JAMES YOUNG: “Over the following few days, Cale rambled a broken monologue, referring to things he may or may not have mentioned previously. Blurred by booze, confused by coke, it was hard to follow the sudden leaps of association. I got caught in his mad Welsh rhapsody. He loved to talk plots and intrigues. Paranoid conspiracy theories were his brain food. I’d be on the edge of sleep, when there’d be a knock at my door: ‘James! Wake up! Listen! It says here that terrorist groups in Europe are being covertly funded by powerful economic interests in the U.S., in order to prolong European disunity and subordination to the power of the dollar. What d’you think of that then, eh?’ He’d wait for an answer. A paranoid insomniac with a bottle of Stolichnaya in one hand and a wrap of coke in the other.”
JAMES YOUNG: “Wherever you sat an empty bottle would alert you to Cale’s presence. He turned the studio up-side down, making it his own. ‘Now, doant discuss anything of what goes on in here,’ (the spies) ‘Pass a beer! There’s a squeak on the bass drum pedal.’ (Swigs beer) ‘Gimme that blade!’ (Chop. Chop. Chop.) ‘Got a note?’ (sniffs) ‘…HMNYEAH…’ (pockets note). The delivery boy would arrive with beer and champagne. Coke dealers would slither in and out. Cale’s manager, Dan Saliva, would come in, a supercilious sneer on his face, jangling his keys, wincing at the Teutonic cacophony, suggesting we do a Jim Morrison song. ‘Think of America, John, think of America.’ Cale would stagger off into the night, looking for some action, banging on the doors of some low rent bacchanal, demanding to be admitted. Back in Brixton Cale couldn’t/wouldn’t sleep. He’d blunder around the flat all night long, playing endless mixes on a ghetto blaster. Nico gave him a shot to knock him out, he was bugging us so badly.”

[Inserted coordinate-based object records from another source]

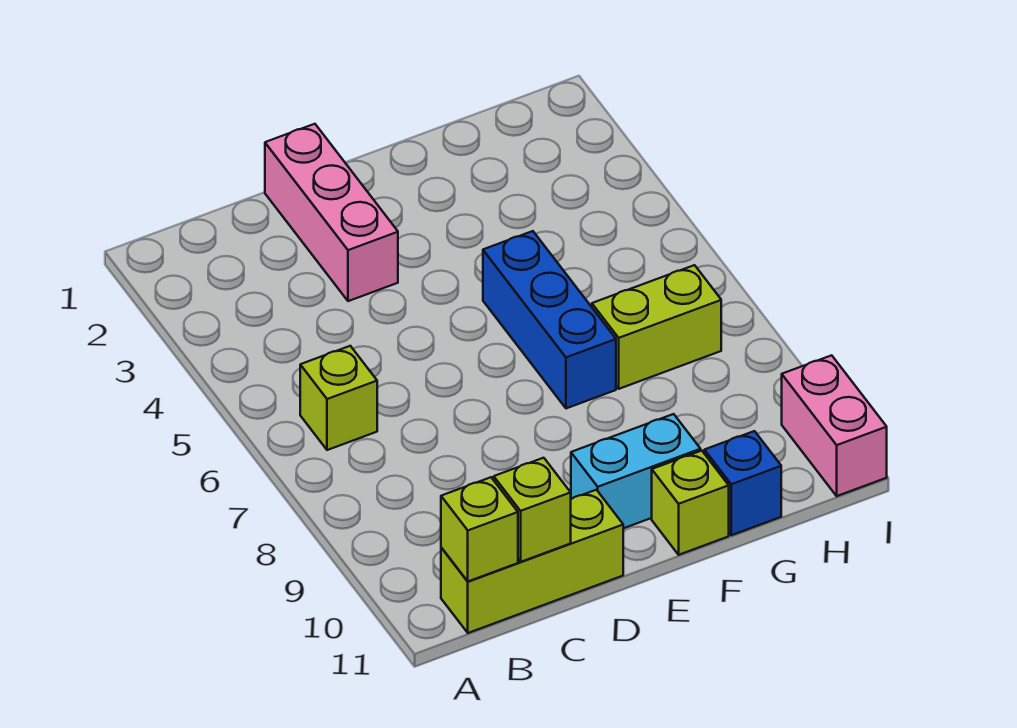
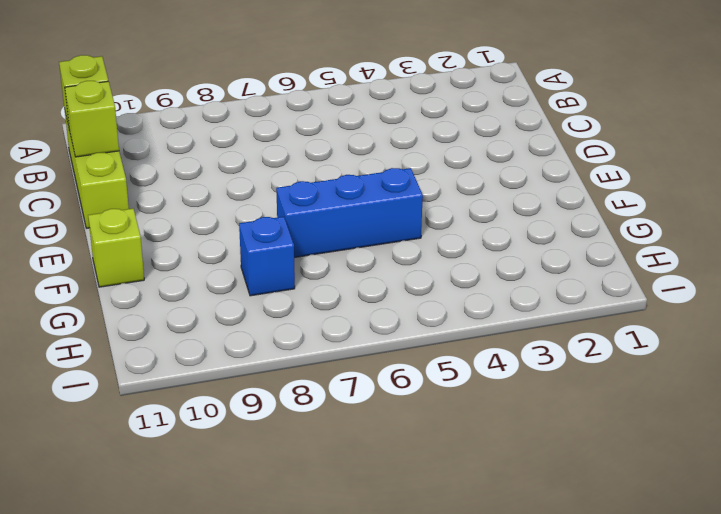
blue brick G8 level 1 -> blue brick G11 level 1
none -> lime brick B6 level 1
none -> pink brick D1:D3 level 1

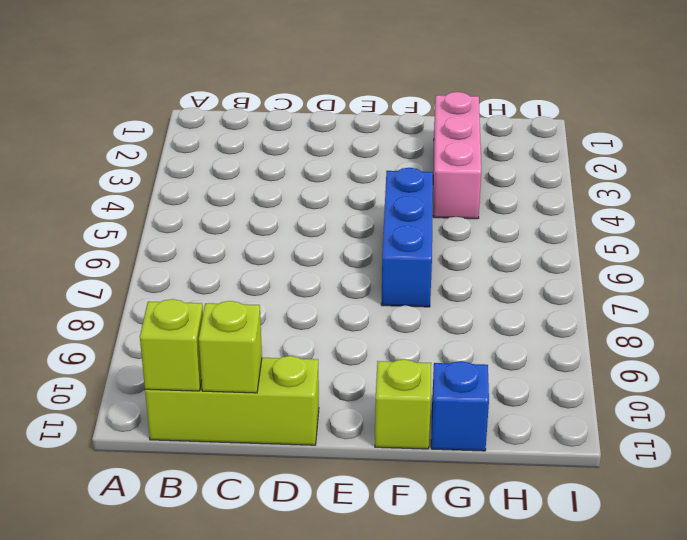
pink brick G2:G4 level 1 -> pink brick D1:D3 level 1
none -> lime brick B6 level 1
none -> cyan brick E10:F10 level 1

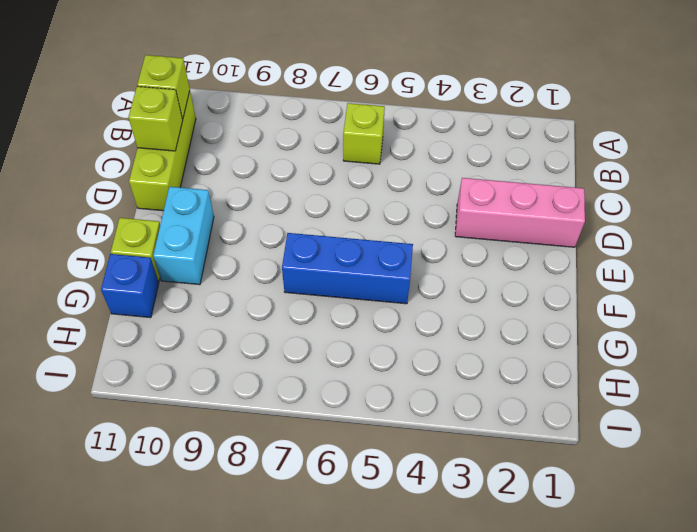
none -> lime brick G7:H7 level 1
none -> pink brick I10:I11 level 1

TIM MITCHELL: “On the first European dates earlier in the tour Nico had supported Cale, and she and Chris Thomas had ‘hooked up together.’ Thomas had stayed with Nico in Paris afterwards, and Cale had phoned him there in order to summon him back to England for rehearsals. When he did return, it turned out that there was no rehearsal – Cale had a proprietorial attitude to Nico that did not sit well with her having relationships with members of his bands. Thomas remembers meeting up with Lou Reed around that time and thinking that he sounded just like Cale and Nico and that they must have taught each other to ‘play this particular game.’ He told Reed that he spoke just like his fellow ex-members of the Velvet Underground, and Reed replied: ‘Yes, but there’s one difference. I’ve got talent.’”
JOHN CALE: “The biggest problem I had was that I hated myself so much. I tried to mask any part of my personality that was visible and dazzle with something else.”
JOHN CALE: “I felt there was a certain kind of heroism in my way of life. The heroic stance is to batter yourself with drugs and alcohol and still be able to stand up. And you can, but you find that the law of diminishing returns comes around with a vengeance… It was like trying to sort out your business and your personal life in the middle of an earthquake.”